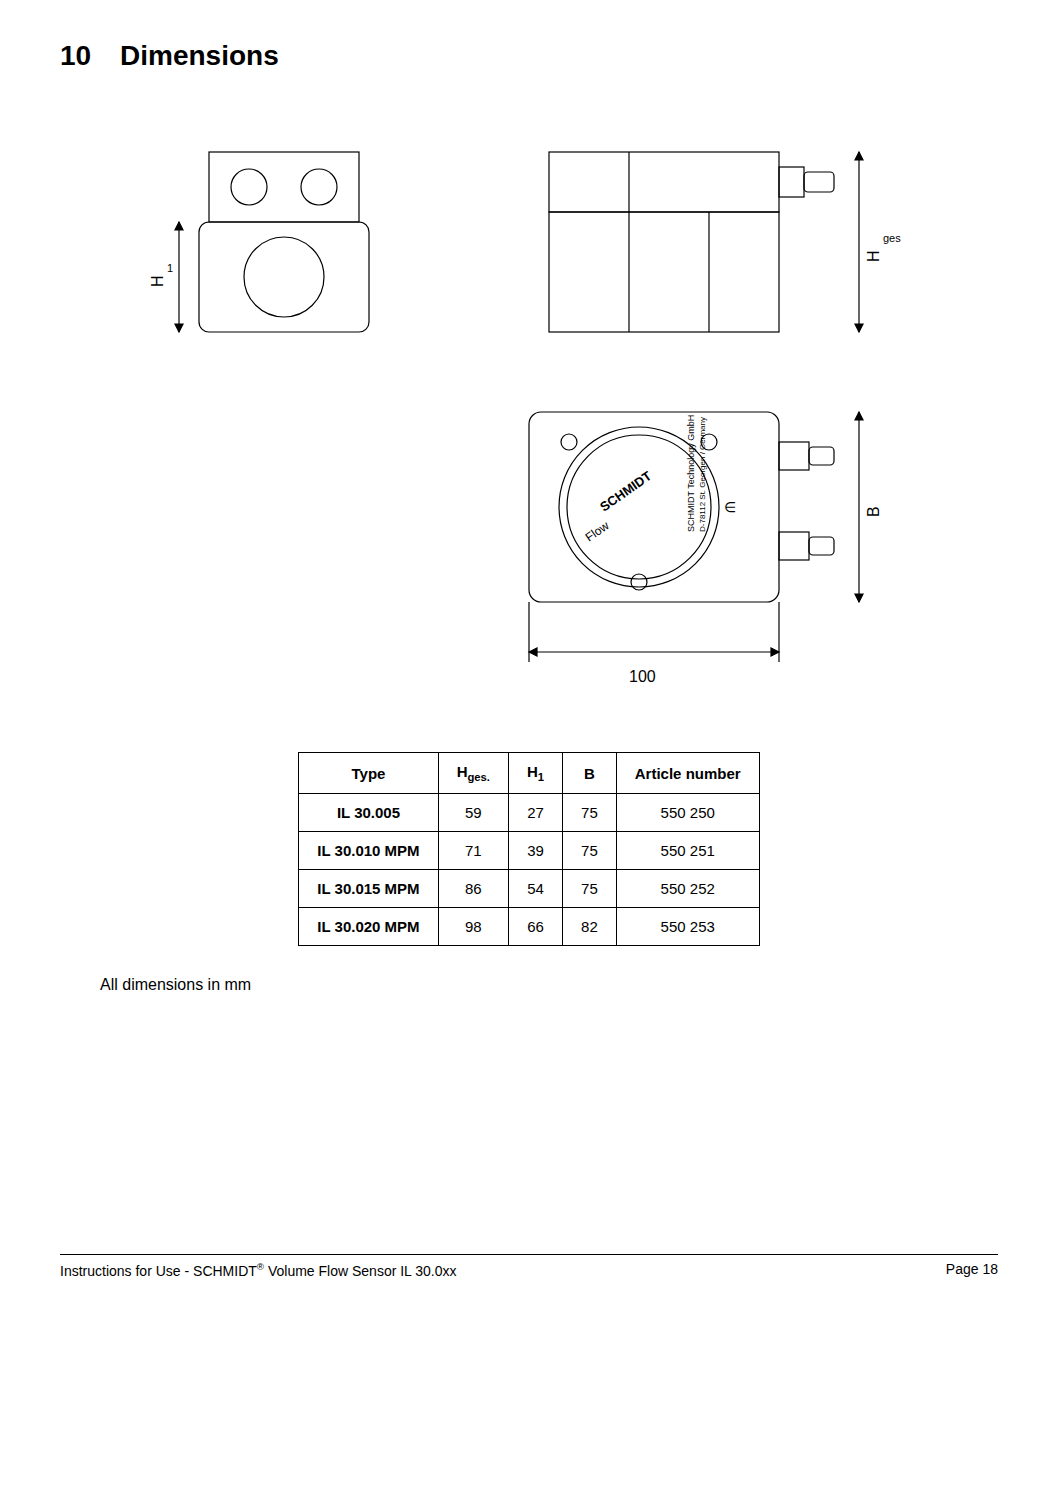10 Dimensions
| Type | H ges. | H 1 | B | Article number |
| --- | --- | --- | --- | --- |
| IL 30.005 | 59 | 27 | 75 | 550 250 |
| IL 30.010 MPM | 71 | 39 | 75 | 550 251 |
| IL 30.015 MPM | 86 | 54 | 75 | 550 252 |
| IL 30.020 MPM | 98 | 66 | 82 | 550 253 |
All dimensions in mm
Instructions for Use - SCHMIDT® Volume Flow Sensor IL 30.0xx
Page 18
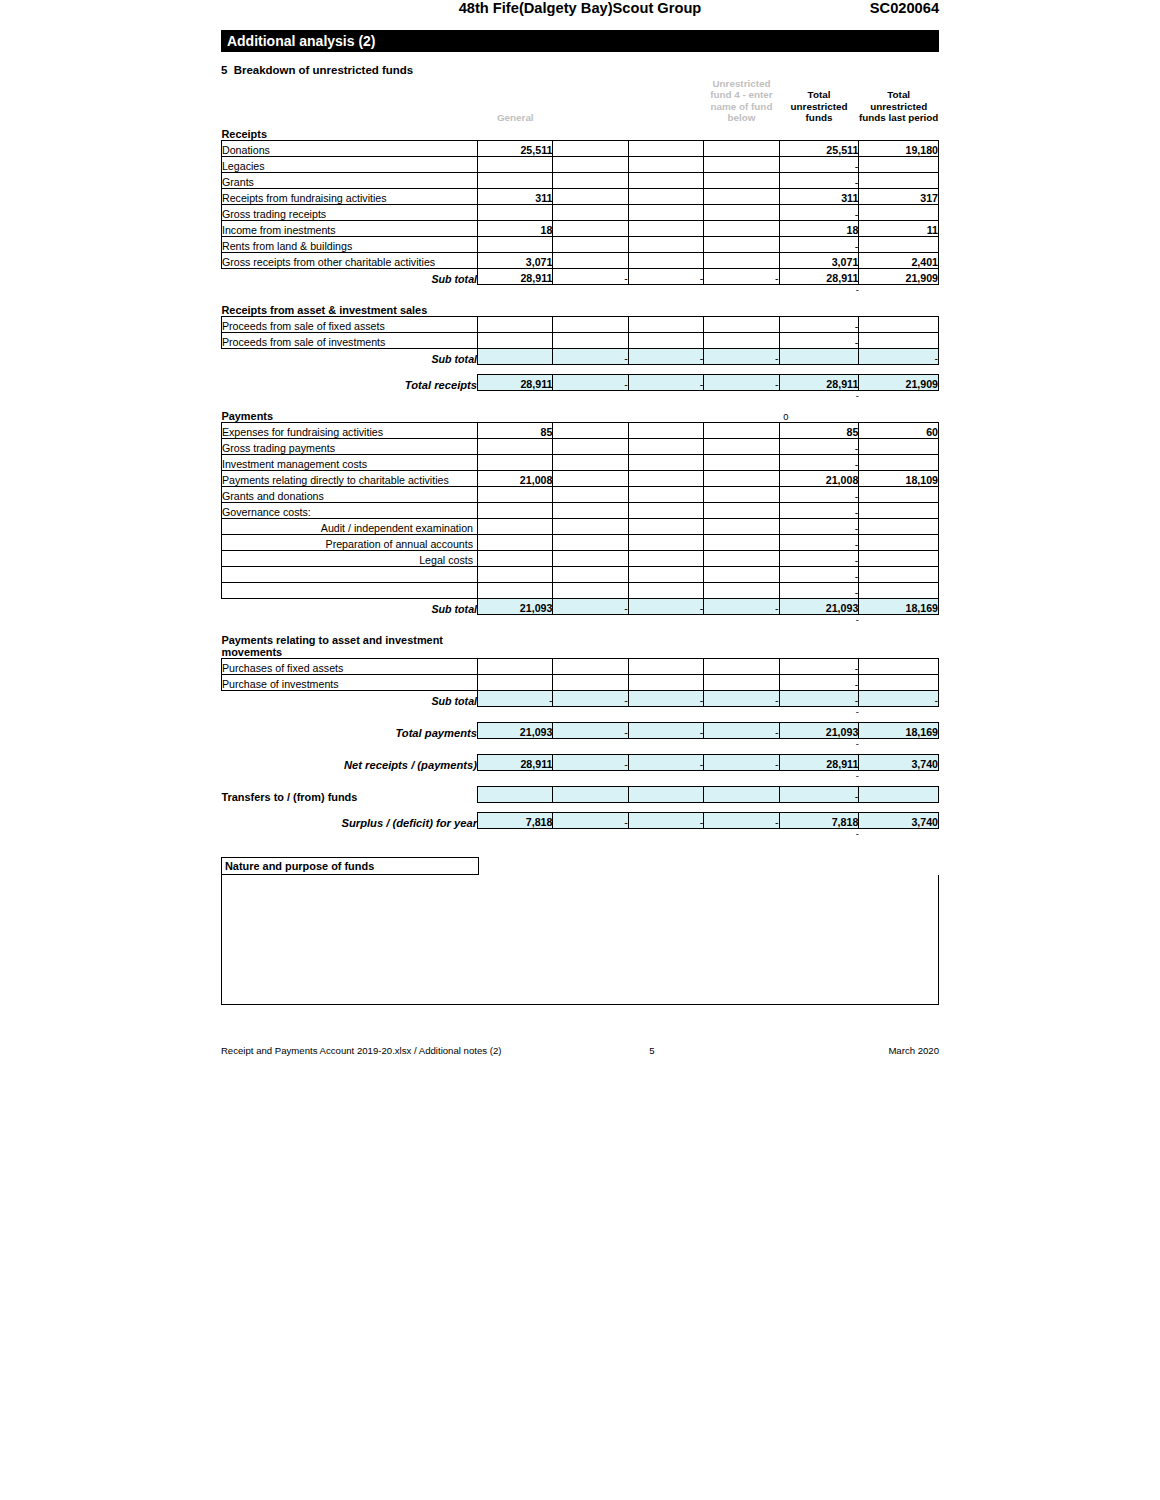48th Fife(Dalgety Bay)Scout Group SC020064
Additional analysis (2)
5 Breakdown of unrestricted funds
| | General | | | Unrestricted fund 4 - enter name of fund below | Total unrestricted funds | Total unrestricted funds last period |
| Receipts | |
| Donations | 25,511 | | | | 25,511 | 19,180 |
| Legacies | | | | | - | |
| Grants | | | | | - | |
| Receipts from fundraising activities | 311 | | | | 311 | 317 |
| Gross trading receipts | | | | | - | |
| Income from inestments | 18 | | | | 18 | 11 |
| Rents from land & buildings | | | | | - | |
| Gross receipts from other charitable activities | 3,071 | | | | 3,071 | 2,401 |
| Sub total | 28,911 | - | - | - | 28,911 | 21,909 |
| | | | | | - | |
| Receipts from asset & investment sales | |
| Proceeds from sale of fixed assets | | | | | - | |
| Proceeds from sale of investments | | | | | - | |
| Sub total | | - | - | - | | - |
| Total receipts | 28,911 | - | - | - | 28,911 | 21,909 |
| | | | | | - | |
| Payments | | 0 | |
| Expenses for fundraising activities | 85 | | | | 85 | 60 |
| Gross trading payments | | | | | - | |
| Investment management costs | | | | | - | |
| Payments relating directly to charitable activities | 21,008 | | | | 21,008 | 18,109 |
| Grants and donations | | | | | - | |
| Governance costs: | | | | | - | |
| Audit / independent examination | | | | | - | |
| Preparation of annual accounts | | | | | - | |
| Legal costs | | | | | - | |
| | | | | | - | |
| | | | | | - | |
| Sub total | 21,093 | - | - | - | 21,093 | 18,169 |
| | | | | | - | |
| Payments relating to asset and investment movements | |
| Purchases of fixed assets | | | | | - | |
| Purchase of investments | | | | | - | |
| Sub total | - | - | - | - | - | - |
| | | | | | - | |
| Total payments | 21,093 | - | - | - | 21,093 | 18,169 |
| | | | | | - | |
| Net receipts / (payments) | 28,911 | - | - | - | 28,911 | 3,740 |
| | | | | | - | |
| Transfers to / (from) funds | | | | | - | |
| Surplus / (deficit) for year | 7,818 | - | - | - | 7,818 | 3,740 |
| | | | | | - | |
Nature and purpose of funds
Receipt and Payments Account 2019-20.xlsx / Additional notes (2)
5
March 2020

Task instructions:
Copy out the lines above in full and unaltered, apart from the pictures.

Expected output:
10 Dimensions
| Type | H ges. | H 1 | B | Article number |
| --- | --- | --- | --- | --- |
| IL 30.005 | 59 | 27 | 75 | 550 250 |
| IL 30.010 MPM | 71 | 39 | 75 | 550 251 |
| IL 30.015 MPM | 86 | 54 | 75 | 550 252 |
| IL 30.020 MPM | 98 | 66 | 82 | 550 253 |
All dimensions in mm
Instructions for Use - SCHMIDT® Volume Flow Sensor IL 30.0xx
Page 18
48th Fife(Dalgety Bay)Scout Group SC020064
Additional analysis (2)
5 Breakdown of unrestricted funds
| | General | | | Unrestricted fund 4 - enter name of fund below | Total unrestricted funds | Total unrestricted funds last period |
| Receipts | |
| Donations | 25,511 | | | | 25,511 | 19,180 |
| Legacies | | | | | - | |
| Grants | | | | | - | |
| Receipts from fundraising activities | 311 | | | | 311 | 317 |
| Gross trading receipts | | | | | - | |
| Income from inestments | 18 | | | | 18 | 11 |
| Rents from land & buildings | | | | | - | |
| Gross receipts from other charitable activities | 3,071 | | | | 3,071 | 2,401 |
| Sub total | 28,911 | - | - | - | 28,911 | 21,909 |
| | | | | | - | |
| Receipts from asset & investment sales | |
| Proceeds from sale of fixed assets | | | | | - | |
| Proceeds from sale of investments | | | | | - | |
| Sub total | | - | - | - | | - |
| Total receipts | 28,911 | - | - | - | 28,911 | 21,909 |
| | | | | | - | |
| Payments | | 0 | |
| Expenses for fundraising activities | 85 | | | | 85 | 60 |
| Gross trading payments | | | | | - | |
| Investment management costs | | | | | - | |
| Payments relating directly to charitable activities | 21,008 | | | | 21,008 | 18,109 |
| Grants and donations | | | | | - | |
| Governance costs: | | | | | - | |
| Audit / independent examination | | | | | - | |
| Preparation of annual accounts | | | | | - | |
| Legal costs | | | | | - | |
| | | | | | - | |
| | | | | | - | |
| Sub total | 21,093 | - | - | - | 21,093 | 18,169 |
| | | | | | - | |
| Payments relating to asset and investment movements | |
| Purchases of fixed assets | | | | | - | |
| Purchase of investments | | | | | - | |
| Sub total | - | - | - | - | - | - |
| | | | | | - | |
| Total payments | 21,093 | - | - | - | 21,093 | 18,169 |
| | | | | | - | |
| Net receipts / (payments) | 28,911 | - | - | - | 28,911 | 3,740 |
| | | | | | - | |
| Transfers to / (from) funds | | | | | - | |
| Surplus / (deficit) for year | 7,818 | - | - | - | 7,818 | 3,740 |
| | | | | | - | |
Nature and purpose of funds
Receipt and Payments Account 2019-20.xlsx / Additional notes (2)
5
March 2020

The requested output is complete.